Parts of other answers on Stack Overflow worked, other parts didn't, so I thought I would ask for the full solution including IIS settings re bindings.

I have a site (old ASP classic) that is being moved to IIS 8 (2012).

The site works when testing it from my hosts file.

At the moment I can only get it to redirect http to https not non www requests to www.example.com as well.

So I have 2 bindings in IIS (80/433) for www.example.com, I also tried it with another set without the www. e.g example.com but then I got errors such as the system is trying to process your request in such a way it won't return e.g following redirects around in a circle etc.

I am not so sure if that was about the 2 lots of bindings or the rules it was getting a bit messy then. So I need the whole approach from IIS binding setup and web.config rules (or is there a better way in IIS 8 to force all 80 traffic to port 443?)

I already have a number of ISAPI rules in my web.config file such as

<rule name="Order" stopProcessing="false">
    <match url="^applications/order/?$" />
    <conditions logicalGrouping="MatchAll" trackAllCaptures="false" />
    <action type="Rewrite" url="plugins/order.asp" />
</rule>
<rule name="Robots 1" stopProcessing="false">
    <match url="^robotstxt\.asp$" />
    <conditions logicalGrouping="MatchAll" trackAllCaptures="false" />
    <action type="Rewrite" url="robottxt.asp" />
</rule>
<rule name="Robots 2" stopProcessing="false">
    <match url="^robotstxt$" />
    <conditions logicalGrouping="MatchAll" trackAllCaptures="false" />
    <action type="Rewrite" url="robottxt.asp" />
</rule> 

So when I read up I saw about people trying to to do both rules at once or in two sets but it just never managed to work foe me.

I need non http requests to go to https and for non www requests to go to www.example.com e.g https://www.example.com

At the moment it's partially working but only because I am not trying the non www. redirects.

I have 2 bindings for the www.example.com hostnames and this one rule at the top.

<rule name="Redirect to HTTPS" stopProcessing="true">
  <match url="(.*)" />
  <conditions logicalGrouping="MatchAll" trackAllCaptures="false">
    <add input="{HTTPS}" pattern="^OFF$" />
  </conditions>
  <action type="Redirect" url="https://{HTTP_HOST}/{R:1}" redirectType="SeeOther" />
</rule>

So all the rules are working including the http to https.

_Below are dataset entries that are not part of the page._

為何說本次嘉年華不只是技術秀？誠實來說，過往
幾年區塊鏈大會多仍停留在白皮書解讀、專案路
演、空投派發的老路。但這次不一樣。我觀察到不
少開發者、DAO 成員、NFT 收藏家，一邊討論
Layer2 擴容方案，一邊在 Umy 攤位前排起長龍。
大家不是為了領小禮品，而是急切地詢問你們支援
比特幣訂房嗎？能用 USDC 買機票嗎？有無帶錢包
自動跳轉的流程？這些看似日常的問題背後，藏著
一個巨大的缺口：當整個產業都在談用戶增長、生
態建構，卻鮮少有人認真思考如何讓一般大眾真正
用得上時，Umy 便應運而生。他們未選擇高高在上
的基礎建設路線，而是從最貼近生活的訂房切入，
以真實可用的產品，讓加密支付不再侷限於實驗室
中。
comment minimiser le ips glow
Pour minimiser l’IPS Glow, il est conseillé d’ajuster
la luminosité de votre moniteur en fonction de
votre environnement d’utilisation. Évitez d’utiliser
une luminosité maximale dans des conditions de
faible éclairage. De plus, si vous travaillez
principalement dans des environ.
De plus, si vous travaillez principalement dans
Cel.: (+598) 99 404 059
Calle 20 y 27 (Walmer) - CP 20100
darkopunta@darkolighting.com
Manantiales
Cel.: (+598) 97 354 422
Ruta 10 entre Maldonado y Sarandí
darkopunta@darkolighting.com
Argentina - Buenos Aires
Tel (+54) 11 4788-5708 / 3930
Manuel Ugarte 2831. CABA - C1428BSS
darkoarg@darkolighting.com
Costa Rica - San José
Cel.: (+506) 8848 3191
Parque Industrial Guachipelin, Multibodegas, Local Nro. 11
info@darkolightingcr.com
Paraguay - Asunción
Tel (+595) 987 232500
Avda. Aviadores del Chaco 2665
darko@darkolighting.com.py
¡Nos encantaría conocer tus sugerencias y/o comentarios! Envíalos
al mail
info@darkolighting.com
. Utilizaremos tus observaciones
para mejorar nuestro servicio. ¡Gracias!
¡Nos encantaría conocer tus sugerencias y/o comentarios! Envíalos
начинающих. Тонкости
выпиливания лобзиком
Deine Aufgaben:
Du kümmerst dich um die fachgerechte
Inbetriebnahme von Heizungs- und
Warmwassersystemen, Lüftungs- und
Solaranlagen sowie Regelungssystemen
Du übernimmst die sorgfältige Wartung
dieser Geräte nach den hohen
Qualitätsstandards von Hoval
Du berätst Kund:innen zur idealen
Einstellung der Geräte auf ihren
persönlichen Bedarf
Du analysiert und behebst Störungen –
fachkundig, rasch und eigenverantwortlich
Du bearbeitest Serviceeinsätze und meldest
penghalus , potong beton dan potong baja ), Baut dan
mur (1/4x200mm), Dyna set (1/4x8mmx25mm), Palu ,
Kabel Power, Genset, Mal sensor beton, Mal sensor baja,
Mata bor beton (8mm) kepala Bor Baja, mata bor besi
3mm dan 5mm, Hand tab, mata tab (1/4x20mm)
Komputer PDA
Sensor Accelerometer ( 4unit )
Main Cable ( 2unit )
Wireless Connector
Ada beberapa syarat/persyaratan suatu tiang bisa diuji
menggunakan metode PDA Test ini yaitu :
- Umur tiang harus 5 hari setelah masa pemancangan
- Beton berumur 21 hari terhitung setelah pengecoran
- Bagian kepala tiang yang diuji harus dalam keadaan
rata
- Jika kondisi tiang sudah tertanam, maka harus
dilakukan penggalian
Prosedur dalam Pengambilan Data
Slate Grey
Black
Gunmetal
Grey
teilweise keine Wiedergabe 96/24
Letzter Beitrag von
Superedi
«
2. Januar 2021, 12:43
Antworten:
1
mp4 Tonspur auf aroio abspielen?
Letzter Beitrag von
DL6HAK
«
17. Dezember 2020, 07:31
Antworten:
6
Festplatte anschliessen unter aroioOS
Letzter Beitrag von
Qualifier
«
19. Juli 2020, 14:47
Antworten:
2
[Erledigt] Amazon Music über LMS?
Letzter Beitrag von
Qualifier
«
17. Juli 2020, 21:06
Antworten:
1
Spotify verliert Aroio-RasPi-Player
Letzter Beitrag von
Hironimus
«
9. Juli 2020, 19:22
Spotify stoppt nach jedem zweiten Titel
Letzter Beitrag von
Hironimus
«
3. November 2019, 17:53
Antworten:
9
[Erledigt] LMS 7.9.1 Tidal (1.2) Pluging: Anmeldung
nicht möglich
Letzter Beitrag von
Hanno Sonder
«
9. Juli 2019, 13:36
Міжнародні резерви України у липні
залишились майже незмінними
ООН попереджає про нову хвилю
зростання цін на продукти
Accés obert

However I need non www rules to work as well.

To get it to keep the rest of my rules AND to get it to ALSO redirect non www. traffic to www.example.com e.g https://www.example.com. What is the best way to do this.

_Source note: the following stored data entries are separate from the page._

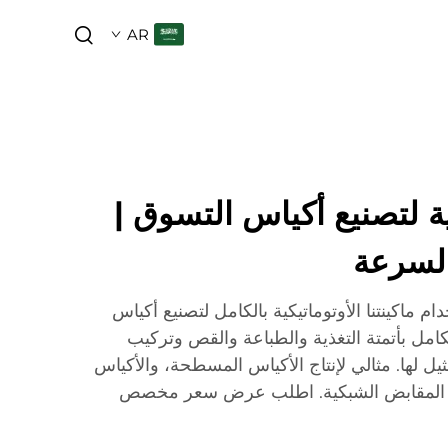
AR
ية لتصنيع أكياس التسوق |
السرعة
ام ماكينتنا الأوتوماتيكية بالكامل لتصنيع أكياس
كامل بأتمتة التغذية والطباعة والقص وتركيب
ثيل لها. مثالي لإنتاج الأكياس المسطحة، والأكياس
كياس ذات المقابض الشبكية. اطلب عرض سعر مخصص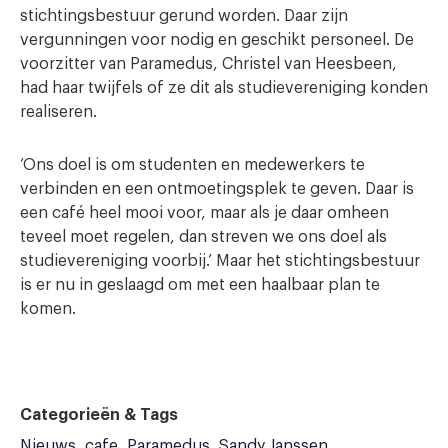
stichtingsbestuur gerund worden. Daar zijn
vergunningen voor nodig en geschikt personeel. De
voorzitter van Paramedus, Christel van Heesbeen,
had haar twijfels of ze dit als studievereniging konden
realiseren.
‘Ons doel is om studenten en medewerkers te
verbinden en een ontmoetingsplek te geven. Daar is
een café heel mooi voor, maar als je daar omheen
teveel moet regelen, dan streven we ons doel als
studievereniging voorbij.’ Maar het stichtingsbestuur
is er nu in geslaagd om met een haalbaar plan te
komen.
Categorieën & Tags
Nieuws
cafe
Paramedus
Sandy Janssen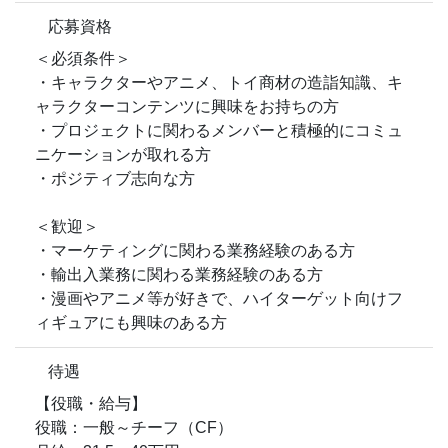
応募資格
＜必須条件＞
・キャラクターやアニメ、トイ商材の造詣知識、キ
ャラクターコンテンツに興味をお持ちの方
・プロジェクトに関わるメンバーと積極的にコミュ
ニケーションが取れる方
・ポジティブ志向な方
＜歓迎＞
・マーケティングに関わる業務経験のある方
・輸出入業務に関わる業務経験のある方
・漫画やアニメ等が好きで、ハイターゲット向けフ
ィギュアにも興味のある方
待遇
【役職・給与】
役職：一般～チーフ（CF）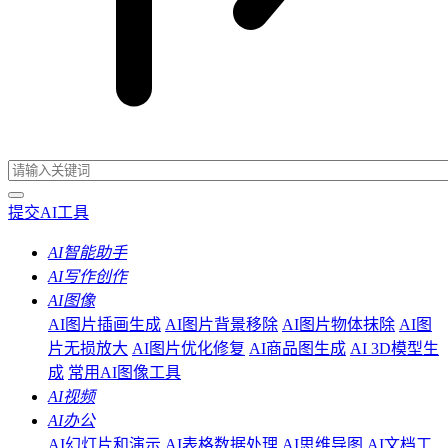
提交AI工具
AI智能助手
AI写作创作
AI图像
AI图片插画生成
AI图片背景移除
AI图片物体抹除
AI图
片无损放大
AI图片优化修复
AI商品图生成
AI 3D模型生
成
常用AI图像工具
AI视频
AI办公
AI幻灯片和演示
AI表格数据处理
AI思维导图
AI文档工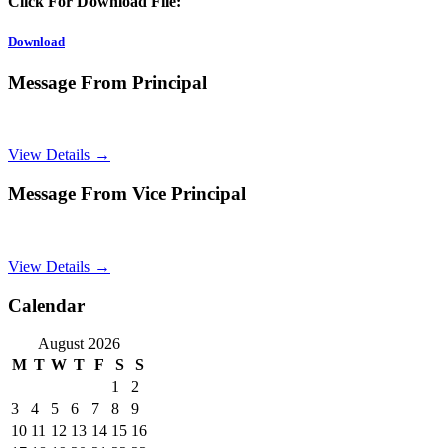
Click For Download File:
Download
Message From Principal
View Details →
Message From Vice Principal
View Details →
Calendar
August 2026
M
T
W
T
F
S
S
1
2
3
4
5
6
7
8
9
10
11
12
13
14
15
16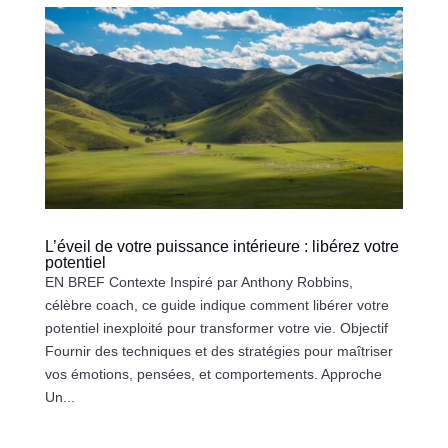
L’éveil de votre puissance intérieure : libérez votre
potentiel
EN BREF Contexte Inspiré par Anthony Robbins,
célèbre coach, ce guide indique comment libérer votre
potentiel inexploité pour transformer votre vie. Objectif
Fournir des techniques et des stratégies pour maîtriser
vos émotions, pensées, et comportements. Approche
Un...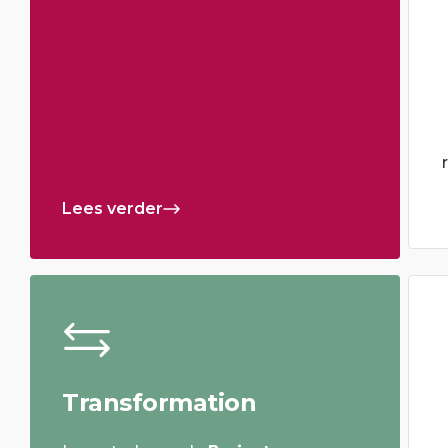
Lees verder
Transformation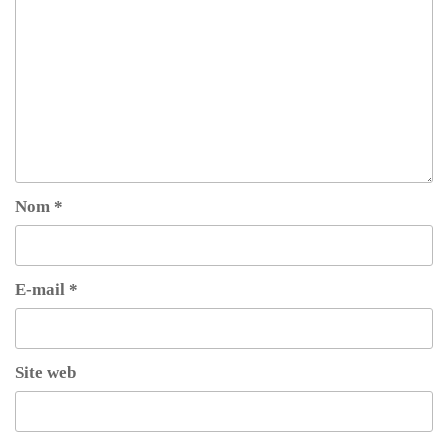
Nom
*
E-mail
*
Site web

1. Do I need another pair of bindings set up without www. e.s example.com for 80/443?
2. Then, what rules do I add in and what order do they need to be as int .htacces they are processed top to bottom in loops an I just wonder with IIS way there is also a logical path that could trip it over causing infinite loops.

Answer 1

I think adding the include is what I would do if you needed to get on top of this very quickly. Use a search and replace program to add the include tag into all of your pages:

<!--#include file="redirect.asp"-->

Then create the "redirect.asp" with something similar to below:

<%
webDomain=LCase(Request.ServerVariables("HTTP_HOST"))
scriptname=Request.ServerVariables("SCRIPT_NAME")
If InStr(webDomain,"https://www.example.com")=0 Then

    Response.Status="301 Moved Permanently"
    Response.AddHeader "Location", "https://www.example.com" & scriptname

End If
%>

You may need to tweak that a bit but its the basics of a coded redirect anyway.